What the book did (and does when I look at parts of it again) is to slow me down to “stop and look and listen” at what the words and pictures in the Psalms or in a particular psalm might actually be saying. Peterson’s reflections on the “transplanted tree” of Psalm 1, for example, did/does that (pp. 26-28). And yet when I read a psalm by myself this lingering and insight doesn’t always or immediately come to me. Even I, brought up on the study of English language and literature, need help to recover imaginative reading and reflection! I need to avoid “speed reading” and recover imaginative reading. “Wretched man that I am! Who will deliver me from this body of death? Thanks be to God through Jesus Christ our Lord!” Peterson is helping me. True, on one occasion I felt Peterson overstated his point. Although it is true that “God’s word is surging and rich. Hundreds of years of words are in it — told in stories, preached in sermons, preserved in genealogies, interpreted in histories,” I don’t think that Peterson is correct when he states that “Every syllable is a gem” (pp. 31-32)!
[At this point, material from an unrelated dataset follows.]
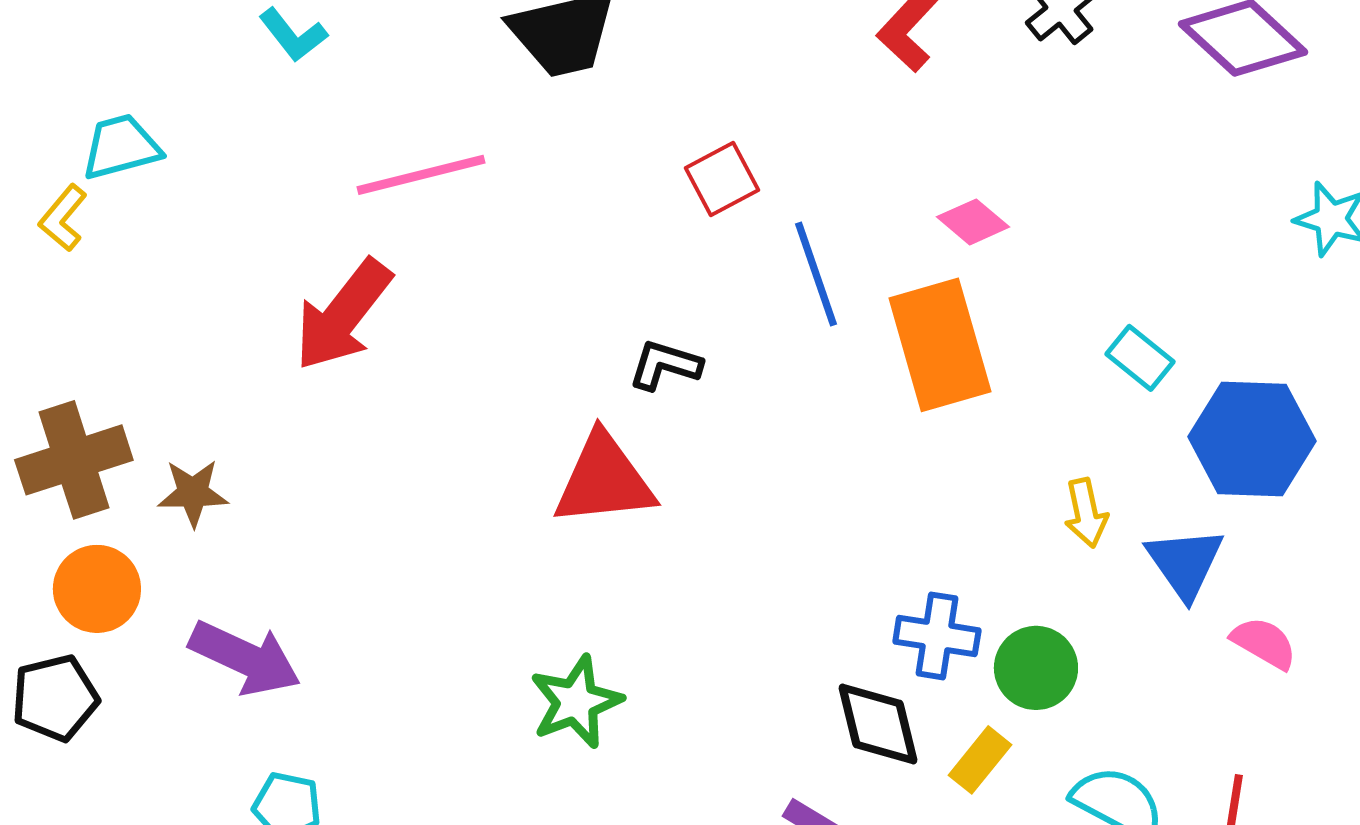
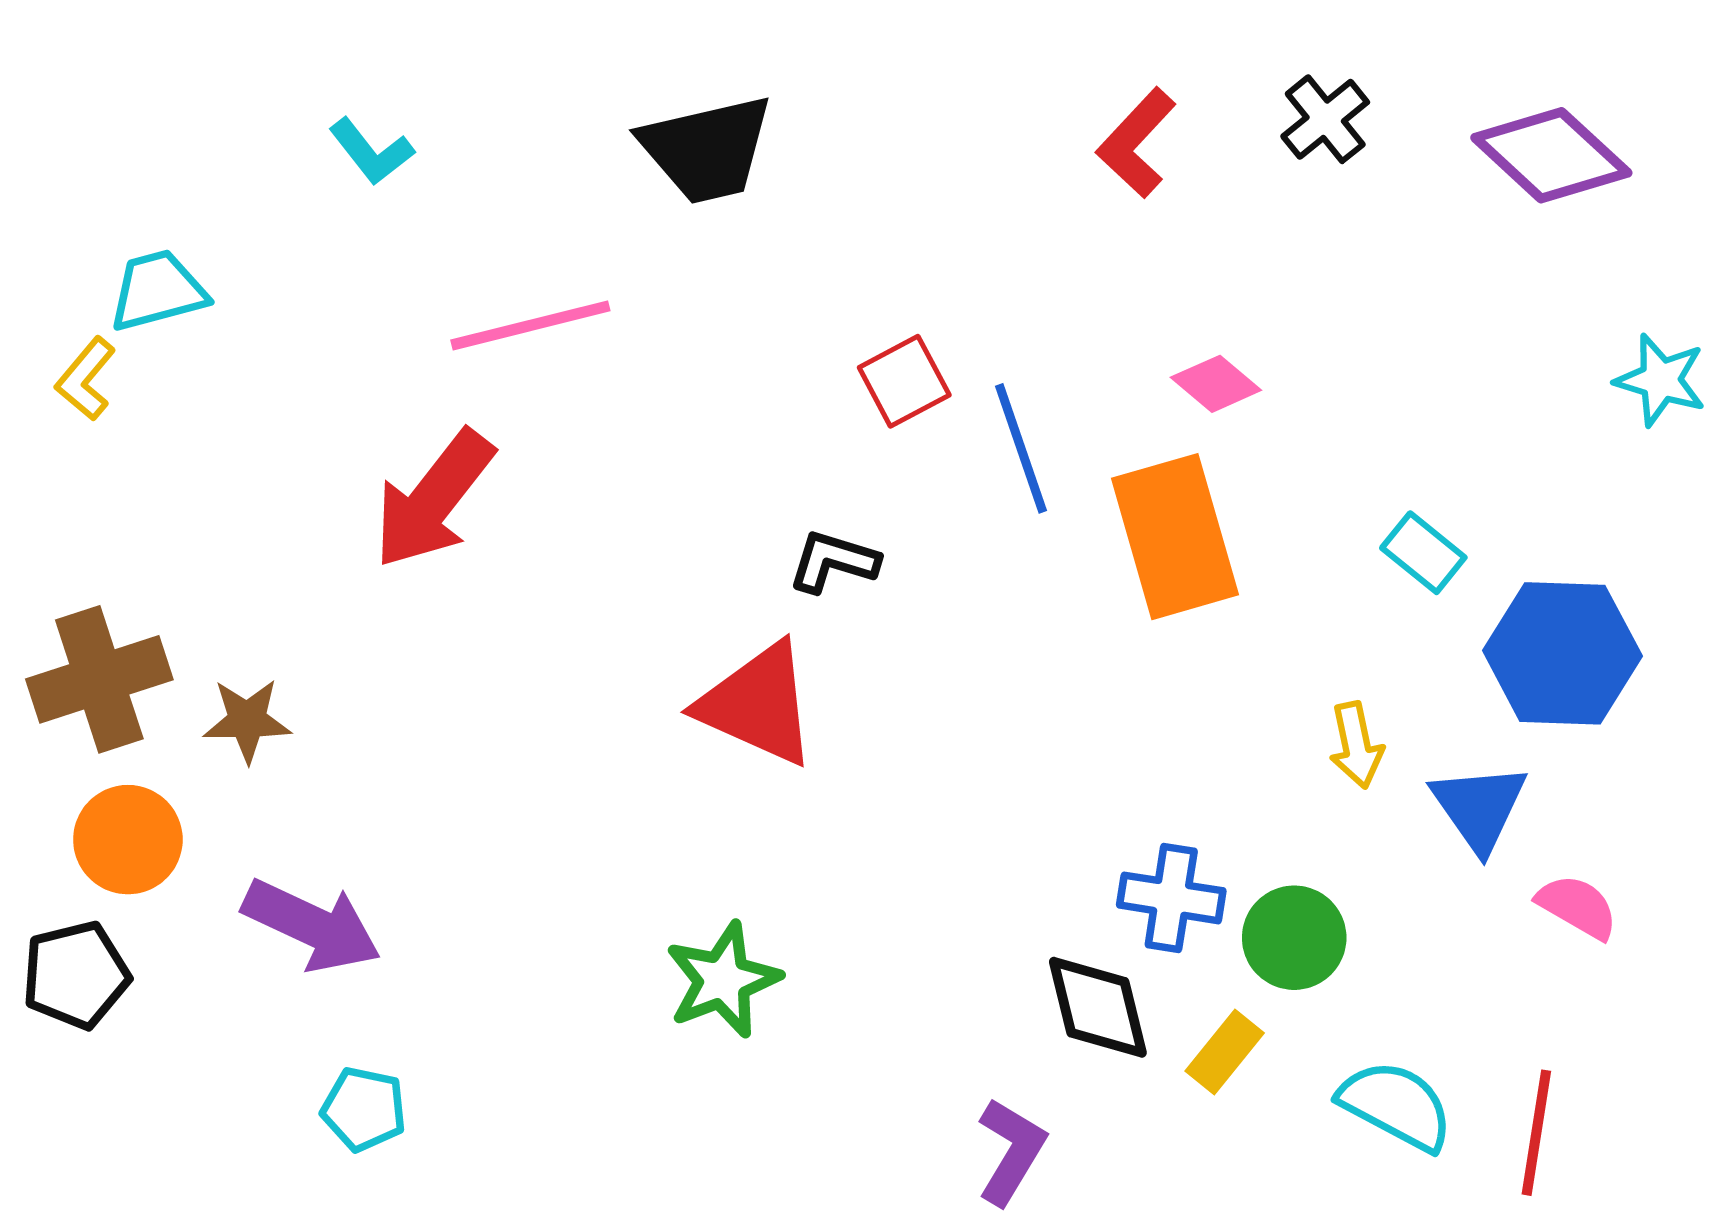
red square: (722, 179) -> (904, 381), moved
red triangle: (604, 480) -> (758, 704), turned 30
But this is a quibble. I agree with Peterson that “Somehow or other, all those quick, and personal words must be heard and answered. Not a nuance must be lost” (p. 32).
I found Peterson’s comments on recovering the primal, childlike language of personal intimacy and relationship (“Language I”) from among later learned ascendant languages of information (“Language II”) and of motivation (“Language III”) helpful. Particularly as he declared that “Language I is the language of the Psalms and the language of prayer” (p. 39). It reminded me of H.H. Farmer’s presentations on the recovery of the original, Scriptural “I- Thou” dimensions in preaching (The Servant of the Word). Helpful, too, was Peterson’s statement that “Prayer is language used to respond to the most that has been said to us, with the potential for saying all that is in us. Prayer is the development of speech into maturity… Prayer is not a narrow use of language for special occasions, but language catholic, embracing the totality of everything and everyone everywhere. This conversation is both bold and devout — the utterly inferior responding to the utterly superior. In this exchange we become persons” (p. 54). So too, I feel, spirituality is not the language of abstract piety but of earthy particularity as it impinges on the human-divine relationship. I liked the section on “Rhythm,” dealing with the rhythm of prayer, of sleeping and waking (pp. 60-67), including the excellent prose-poem on sleep in the footnotes (pp. 146-147). As an evening person I appreciate that Jewish prayer begins in the evening! Peterson helped me to understand and give a reason for why I prefer meditative prayer that focuses on something (“kataphatic” prayer) as opposed to (“anaphatic”) prayer that focuses on nothing (pp. 107-117). The last chapter on “Memory” deserves rereading, especially as an added, new aspect to so much contemporary “right and “left” brain talk and emphasis (pp. 107-117). The last chapter on “End” set up a number of reverberations in me: C.S. Lewis’ story about The Last Battle and the ending of that book, the eschatological emphasis or lack of it in my preaching, the end of my life, the end of the world, the end of Peterson’s book…! Just reviewing my reading has been a blessing!